5. Sex Criminals (No. 3, Feb 2014, Image) – Matt Fraction & Chip Zdarsky
Everybody, and I do mean EVERYBODY, is loving this series right now. Don’t let the Image logo fool you, this is not what you think. The story thus far according to the holiest of holy writer gods Matt Fraction (you must check out his ongoing run on Hawkeye – again, not what you think): “Hundreds of years ago there was nothing. But then there was something because of a Big Bang which, like all explosions, made a bunch of stuff, but in this case it was the universe. So there was a lot of matter and anti-matter and photons and probably quasars and phonograms and green lanterns and trons and antitrons. Some of these probably got together and . . . created plants and things and then little single-celled amoebas, who were like ‘fuck this! Single cell suck!’ So they grew more cells and became . . . dinosaurs which ran around being pretty cool. But then an asteroid hit the planet and killed them all . . . Luckily though some dinosaurs survived . . . These dinosaurs had now become humans. This is called ‘evolution.’ They also grew opposable thumbs so they could hold tools which is how masturbation was invented. With the invention of masturbation, humans realized they had so much to live for and so they set out to create environments which would extend their lives, giving them more time to masturbate.”

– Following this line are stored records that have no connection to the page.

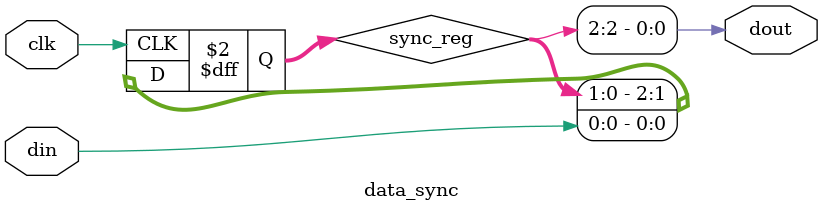
<source format=sv>
module pipeline_reg #(
  parameter SYNC_STAGE = 32
) (
  input  logic clk,
  input  logic din,
  output logic dout
);

  logic [SYNC_STAGE-1:0] sync_reg;
  always_ff @(posedge clk) begin
    sync_reg <= {sync_reg[SYNC_STAGE-2:0],din};
  end
  assign dout = sync_reg[SYNC_STAGE-1];
  
endmodule
// Reset-Sync : Async-assert and sync-deassert
// Min 3 stage pipeline to mitegate reset recovery and removal time
// use set_max_delay constraint for async_reset from source to FF/d with period min(clk1,clk2)
module reset_sync #(
  parameter SYNC_STAGE = 3
) (
  input  logic clk,
  input  logic async_reset,
  output logic sync_reset
);
  
  (* ASYNC_REG = "TRUE" *) logic [SYNC_STAGE-1:0] sync_reg;
  always_ff @(posedge clk or posedge async_reset) begin
    if (async_reset) begin
      sync_reg <= {SYNC_STAGE{1'b1}};
    end else begin
      sync_reg <= {sync_reg[SYNC_STAGE-2:0],1'b0};
    end
  end
  assign sync_reset = sync_reg[SYNC_STAGE-1];
  
endmodule
// Resetn-Sync : Async-assert and sync-deassert
// Min 3 stage pipeline to mitegate reset recovery and removal time
// use set_max_delay constraint for async_reset from source to FF/d with period min(clk1,clk2)
module resetn_sync #(
  parameter SYNC_STAGE = 3
) (
  input  logic clk,
  input  logic async_resetn,
  output logic sync_resetn
);
  
  (* ASYNC_REG = "TRUE" *) logic [SYNC_STAGE-1:0] sync_reg;
  always_ff @(posedge clk or negedge async_resetn) begin
    if (!async_resetn) begin
      sync_reg <= {SYNC_STAGE{1'b0}};
    end else begin
      sync_reg <= {sync_reg[SYNC_STAGE-2:0],1'b1};
    end
  end
  assign sync_resetn = sync_reg[SYNC_STAGE-1];
  
endmodule
// Data-Sync : synchronize single-bit data
// Min 3 stage pipeline to mitegate metastability due to setup and hold time violations
// use ASYNC_REG and max_delay[with min-period(freq1,freq2)] constraint with async-clock groups {clk1,clk2}
module data_sync #(
  parameter SYNC_STAGE = 3
) (
  input  logic clk,
  input  logic din,
  output logic dout
);
  
  (* ASYNC_REG = "TRUE" *) logic [SYNC_STAGE-1:0] sync_reg;
  always_ff @(posedge clk) begin
    sync_reg <= {sync_reg[SYNC_STAGE-2:0],din};
  end
  assign dout = sync_reg[SYNC_STAGE-1];
  
endmodule

</source>
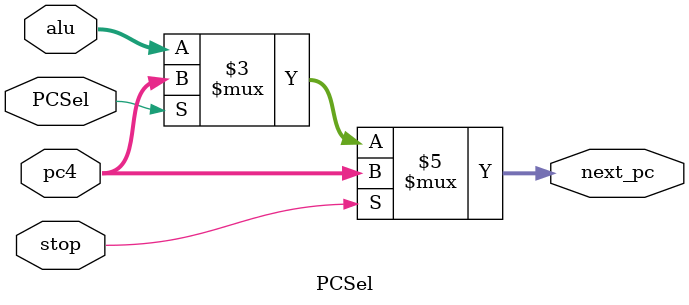
<source format=v>
`timescale 1ns / 1ps
module PCSel(
    input stop,
    input PCSel,
    input [31:0] alu,
    input [31:0] pc4,
    output reg [31:0] next_pc
    );
    always @(*) begin
        if(stop) next_pc <= pc4;
        else next_pc = PCSel==1? pc4:alu;
    end
endmodule

</source>
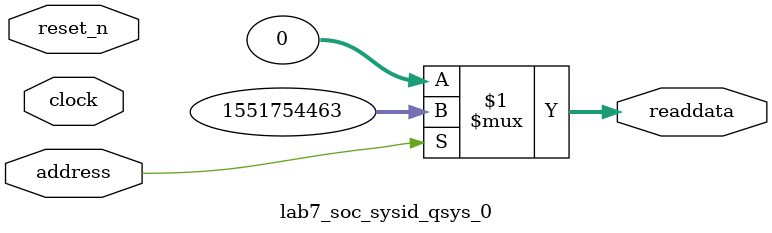
<source format=v>



// synthesis translate_off
`timescale 1ns / 1ps
// synthesis translate_on

// turn off superfluous verilog processor warnings 
// altera message_level Level1 
// altera message_off 10034 10035 10036 10037 10230 10240 10030 

module lab7_soc_sysid_qsys_0 (
               // inputs:
                address,
                clock,
                reset_n,

               // outputs:
                readdata
             )
;

  output  [ 31: 0] readdata;
  input            address;
  input            clock;
  input            reset_n;

  wire    [ 31: 0] readdata;
  //control_slave, which is an e_avalon_slave
  assign readdata = address ? 1551754463 : 0;

endmodule



</source>
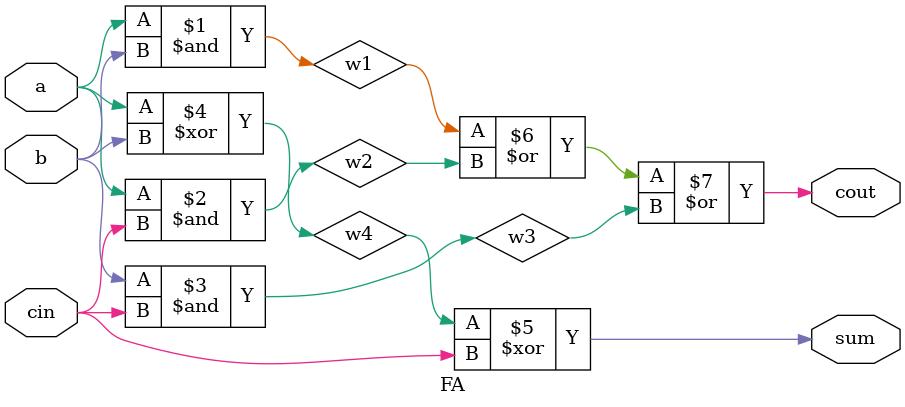
<source format=v>
module FA(
    input  a,
    input  b,
    input  cin, 
    output sum,
    output cout
);

	wire w1, w2, w3, w4, w5;

    and (w1, a, b);
    and (w2, a, cin);
    and (w3, b, cin);

    xor (w4, a, b);
    xor (sum, w4, cin);

    or (cout, w1, w2, w3);

endmodule
</source>
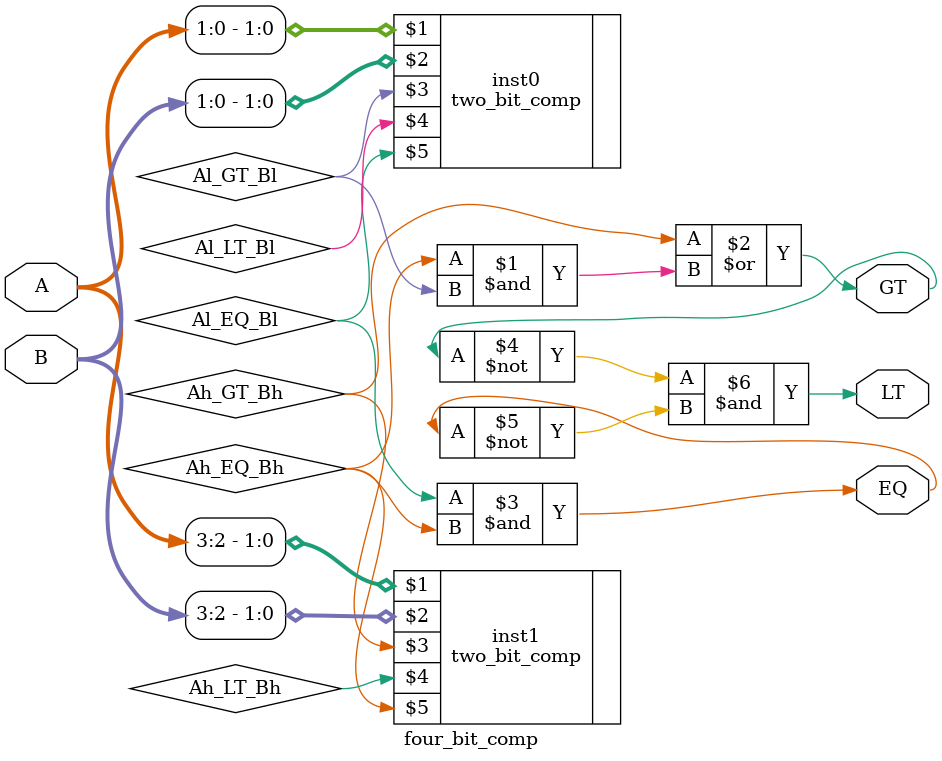
<source format=v>
module four_bit_comp(A,B,GT,LT,EQ);

input wire [3:0]A,B;
output wire GT,LT,EQ;

wire Al_GT_Bl, Ah_GT_Bh, Al_EQ_Bl, Ah_EQ_Bh,Al_LT_Bl,Ah_LT_Bh;

two_bit_comp inst0(A[1:0],B[1:0],Al_GT_Bl,Al_LT_Bl,Al_EQ_Bl);
two_bit_comp inst1(A[3:2],B[3:2],Ah_GT_Bh,Ah_LT_Bh,Ah_EQ_Bh);

assign GT = Ah_GT_Bh|Ah_EQ_Bh&Al_GT_Bl;
assign EQ = Al_EQ_Bl&Ah_EQ_Bh;
assign LT = (~GT) & (~EQ);

endmodule
</source>
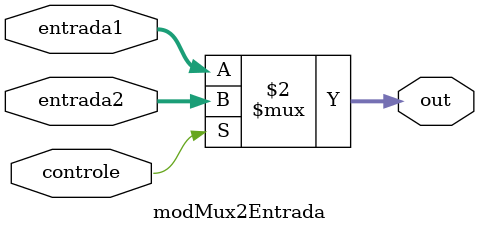
<source format=v>
module modMux2Entrada(
    entrada1, 
    entrada2, 
    out, 
    controle
    );

    input [31:0] entrada1, 
    entrada2;

    output [31:0] out;

    input controle;

    assign out = 
    (controle == 1'b0) 
    ? entrada1 : entrada2;

endmodule
</source>
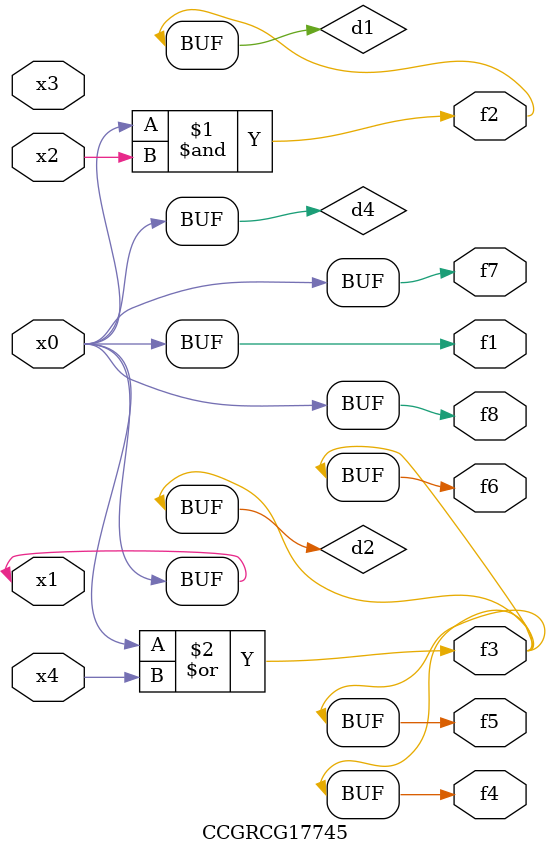
<source format=v>
module CCGRCG17745(
	input x0, x1, x2, x3, x4,
	output f1, f2, f3, f4, f5, f6, f7, f8
);

	wire d1, d2, d3, d4;

	and (d1, x0, x2);
	or (d2, x0, x4);
	nand (d3, x0, x2);
	buf (d4, x0, x1);
	assign f1 = d4;
	assign f2 = d1;
	assign f3 = d2;
	assign f4 = d2;
	assign f5 = d2;
	assign f6 = d2;
	assign f7 = d4;
	assign f8 = d4;
endmodule

</source>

Okay, if you’ve already read Sex Criminals you know that the above synopsis is misleading. Total bullshit in fact. Uh-huh, that’s right. This book is that good, I’m not going to spoiler it for you. Just use your cunning yelp app to find your nearest neighborhood comics shop and find a copy of Sex Criminals. It doesn’t matter which issue you start with. 1 or 2 or 3 or 4. You’ll dig it. But hurry. They’re already in their fourth printing. You’ll thank me later. Scout’s honor.